- [Consigne 1]:
Répondez aux questions suivantes sur l'extrait consacré à l'Irlande :
(a) À quelle date l'article a-t-il été publié ?
(b) Quelle somme le FMI a-t-il injectée dans les caisses du pays ?
(c) Dans quel comté se trouve la péninsule de Dingle ?

- [Extrait fourni]:
++++++++++++++++++++
Actualité Energies renouvelables
La péninsule de Dingle dans le comté de Kerry en Irlande

L’Irlande passe au vert

Après deux ans d’austérité radicale, l’économie irlandaise connaît une embellie et cela grâce, notamment, aux nouveaux revenus que l’Etat tire des énergies renouvelables et de la taxation des énergies fossiles et des déchets.

Publié le 7 janvier 2013 à 16:18
via FlickrCC  | La péninsule de Dingle dans le comté de Kerry en Irlande

L’Irlande fait tout pour rompre avec les années de vaches maigres. Et le plan de sauvetage du Fonds monétaire international (FMI), qui a injecté 1,17 milliards de dollars dans les caisses du pays voilà quelques semaines, n’est pas le seul responsable de l’embellie des finances et du moral des très fiers Irlandais : le gouvernement et la population y ont également apporté leur pierre en optant pour une stratégie de croissance totalement innovante fondée sur les énergies renouvelables.
++++++++++++++++++++
- [Les entrées]:

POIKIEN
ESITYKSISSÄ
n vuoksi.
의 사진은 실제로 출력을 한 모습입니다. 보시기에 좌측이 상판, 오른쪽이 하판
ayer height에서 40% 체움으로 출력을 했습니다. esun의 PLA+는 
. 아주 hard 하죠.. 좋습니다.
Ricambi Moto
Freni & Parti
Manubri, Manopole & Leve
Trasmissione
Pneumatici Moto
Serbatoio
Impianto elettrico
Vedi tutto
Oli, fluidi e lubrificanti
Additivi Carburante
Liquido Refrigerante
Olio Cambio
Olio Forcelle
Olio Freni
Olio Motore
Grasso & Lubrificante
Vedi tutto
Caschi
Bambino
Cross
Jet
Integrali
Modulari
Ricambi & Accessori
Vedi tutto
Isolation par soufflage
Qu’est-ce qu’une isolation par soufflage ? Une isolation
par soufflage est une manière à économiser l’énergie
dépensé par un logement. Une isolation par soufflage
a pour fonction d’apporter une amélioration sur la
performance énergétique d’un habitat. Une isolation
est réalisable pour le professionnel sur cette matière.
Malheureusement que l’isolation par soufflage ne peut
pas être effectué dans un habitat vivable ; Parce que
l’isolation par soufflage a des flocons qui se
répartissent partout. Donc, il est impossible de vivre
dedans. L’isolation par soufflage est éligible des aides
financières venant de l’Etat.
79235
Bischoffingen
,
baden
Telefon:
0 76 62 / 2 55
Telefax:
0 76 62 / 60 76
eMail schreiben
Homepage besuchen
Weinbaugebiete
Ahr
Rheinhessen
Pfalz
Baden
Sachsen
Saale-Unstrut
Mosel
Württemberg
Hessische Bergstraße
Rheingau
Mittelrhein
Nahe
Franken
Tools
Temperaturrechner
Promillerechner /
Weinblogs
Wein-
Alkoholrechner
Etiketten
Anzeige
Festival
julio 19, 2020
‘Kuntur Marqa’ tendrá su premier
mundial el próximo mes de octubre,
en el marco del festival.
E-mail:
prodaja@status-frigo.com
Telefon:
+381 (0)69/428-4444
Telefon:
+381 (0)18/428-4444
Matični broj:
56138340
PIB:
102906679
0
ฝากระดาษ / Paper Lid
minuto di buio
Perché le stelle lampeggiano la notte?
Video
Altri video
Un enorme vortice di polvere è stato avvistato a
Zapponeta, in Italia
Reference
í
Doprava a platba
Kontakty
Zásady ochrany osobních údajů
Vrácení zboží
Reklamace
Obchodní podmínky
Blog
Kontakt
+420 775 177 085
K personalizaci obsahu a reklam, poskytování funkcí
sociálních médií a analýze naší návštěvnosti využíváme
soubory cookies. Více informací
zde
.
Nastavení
++++++++++++++++++++
- [Consigne 2]: Substituez "Mostra tutto" à "Vedi tutto" dans les entrées, depuis leur début jusqu'à la ligne contenant "Homepage besuchen" incluse. Redonnez uniquement ces lignes, sans rien y changer d'autre.

- [Réponse 1]:
(a) Le 7 janvier 2013, à 16:18.
(b) 1,17 milliards de dollars.
(c) Dans le comté de Kerry.

- [Réponse 2]:
POIKIEN
ESITYKSISSÄ
n vuoksi.
의 사진은 실제로 출력을 한 모습입니다. 보시기에 좌측이 상판, 오른쪽이 하판
ayer height에서 40% 체움으로 출력을 했습니다. esun의 PLA+는 
. 아주 hard 하죠.. 좋습니다.
Ricambi Moto
Freni & Parti
Manubri, Manopole & Leve
Trasmissione
Pneumatici Moto
Serbatoio
Impianto elettrico
Mostra tutto
Oli, fluidi e lubrificanti
Additivi Carburante
Liquido Refrigerante
Olio Cambio
Olio Forcelle
Olio Freni
Olio Motore
Grasso & Lubrificante
Mostra tutto
Caschi
Bambino
Cross
Jet
Integrali
Modulari
Ricambi & Accessori
Mostra tutto
Isolation par soufflage
Qu’est-ce qu’une isolation par soufflage ? Une isolation
par soufflage est une manière à économiser l’énergie
dépensé par un logement. Une isolation par soufflage
a pour fonction d’apporter une amélioration sur la
performance énergétique d’un habitat. Une isolation
est réalisable pour le professionnel sur cette matière.
Malheureusement que l’isolation par soufflage ne peut
pas être effectué dans un habitat vivable ; Parce que
l’isolation par soufflage a des flocons qui se
répartissent partout. Donc, il est impossible de vivre
dedans. L’isolation par soufflage est éligible des aides
financières venant de l’Etat.
79235
Bischoffingen
,
baden
Telefon:
0 76 62 / 2 55
Telefax:
0 76 62 / 60 76
eMail schreiben
Homepage besuchen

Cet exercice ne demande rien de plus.